EXERCISE INSTRUCTIONS -
Would you reproduce the entries that follow exactly as they appear?

--------

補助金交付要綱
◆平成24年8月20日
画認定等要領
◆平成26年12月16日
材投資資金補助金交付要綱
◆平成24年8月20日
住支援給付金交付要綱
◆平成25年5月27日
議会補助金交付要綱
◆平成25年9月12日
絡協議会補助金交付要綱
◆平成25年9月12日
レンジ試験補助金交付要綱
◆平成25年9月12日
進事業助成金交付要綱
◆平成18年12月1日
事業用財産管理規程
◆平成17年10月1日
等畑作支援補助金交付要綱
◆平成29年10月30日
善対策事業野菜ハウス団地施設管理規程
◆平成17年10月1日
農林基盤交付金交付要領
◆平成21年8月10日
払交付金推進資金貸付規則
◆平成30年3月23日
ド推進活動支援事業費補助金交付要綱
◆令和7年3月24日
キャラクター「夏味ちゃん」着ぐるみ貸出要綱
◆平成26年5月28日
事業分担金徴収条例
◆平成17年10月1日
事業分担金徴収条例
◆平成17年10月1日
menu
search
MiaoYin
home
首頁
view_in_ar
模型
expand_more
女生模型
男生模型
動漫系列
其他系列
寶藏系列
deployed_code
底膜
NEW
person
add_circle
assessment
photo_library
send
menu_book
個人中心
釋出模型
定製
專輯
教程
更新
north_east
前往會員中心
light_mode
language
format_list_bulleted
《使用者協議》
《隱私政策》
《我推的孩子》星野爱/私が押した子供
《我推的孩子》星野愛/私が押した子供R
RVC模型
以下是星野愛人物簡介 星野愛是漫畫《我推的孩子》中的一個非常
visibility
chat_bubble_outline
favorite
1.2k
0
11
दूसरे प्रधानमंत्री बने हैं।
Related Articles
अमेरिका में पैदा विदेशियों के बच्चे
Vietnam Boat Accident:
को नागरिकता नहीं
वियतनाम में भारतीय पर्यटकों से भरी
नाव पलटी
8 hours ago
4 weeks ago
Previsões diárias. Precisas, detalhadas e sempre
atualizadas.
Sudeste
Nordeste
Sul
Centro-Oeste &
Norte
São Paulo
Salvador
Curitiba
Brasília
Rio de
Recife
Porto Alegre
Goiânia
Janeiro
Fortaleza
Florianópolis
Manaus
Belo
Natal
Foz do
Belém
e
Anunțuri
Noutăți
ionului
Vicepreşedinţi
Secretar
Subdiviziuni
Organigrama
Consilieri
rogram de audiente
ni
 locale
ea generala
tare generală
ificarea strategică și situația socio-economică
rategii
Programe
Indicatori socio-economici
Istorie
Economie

--------

TASK RESULT -
補助金交付要綱
◆平成24年8月20日
画認定等要領
◆平成26年12月16日
材投資資金補助金交付要綱
◆平成24年8月20日
住支援給付金交付要綱
◆平成25年5月27日
議会補助金交付要綱
◆平成25年9月12日
絡協議会補助金交付要綱
◆平成25年9月12日
レンジ試験補助金交付要綱
◆平成25年9月12日
進事業助成金交付要綱
◆平成18年12月1日
事業用財産管理規程
◆平成17年10月1日
等畑作支援補助金交付要綱
◆平成29年10月30日
善対策事業野菜ハウス団地施設管理規程
◆平成17年10月1日
農林基盤交付金交付要領
◆平成21年8月10日
払交付金推進資金貸付規則
◆平成30年3月23日
ド推進活動支援事業費補助金交付要綱
◆令和7年3月24日
キャラクター「夏味ちゃん」着ぐるみ貸出要綱
◆平成26年5月28日
事業分担金徴収条例
◆平成17年10月1日
事業分担金徴収条例
◆平成17年10月1日
menu
search
MiaoYin
home
首頁
view_in_ar
模型
expand_more
女生模型
男生模型
動漫系列
其他系列
寶藏系列
deployed_code
底膜
NEW
person
add_circle
assessment
photo_library
send
menu_book
個人中心
釋出模型
定製
專輯
教程
更新
north_east
前往會員中心
light_mode
language
format_list_bulleted
《使用者協議》
《隱私政策》
《我推的孩子》星野爱/私が押した子供
《我推的孩子》星野愛/私が押した子供R
RVC模型
以下是星野愛人物簡介 星野愛是漫畫《我推的孩子》中的一個非常
visibility
chat_bubble_outline
favorite
1.2k
0
11
दूसरे प्रधानमंत्री बने हैं।
Related Articles
अमेरिका में पैदा विदेशियों के बच्चे
Vietnam Boat Accident:
को नागरिकता नहीं
वियतनाम में भारतीय पर्यटकों से भरी
नाव पलटी
8 hours ago
4 weeks ago
Previsões diárias. Precisas, detalhadas e sempre
atualizadas.
Sudeste
Nordeste
Sul
Centro-Oeste &
Norte
São Paulo
Salvador
Curitiba
Brasília
Rio de
Recife
Porto Alegre
Goiânia
Janeiro
Fortaleza
Florianópolis
Manaus
Belo
Natal
Foz do
Belém
e
Anunțuri
Noutăți
ionului
Vicepreşedinţi
Secretar
Subdiviziuni
Organigrama
Consilieri
rogram de audiente
ni
 locale
ea generala
tare generală
ificarea strategică și situația socio-economică
rategii
Programe
Indicatori socio-economici
Istorie
Economie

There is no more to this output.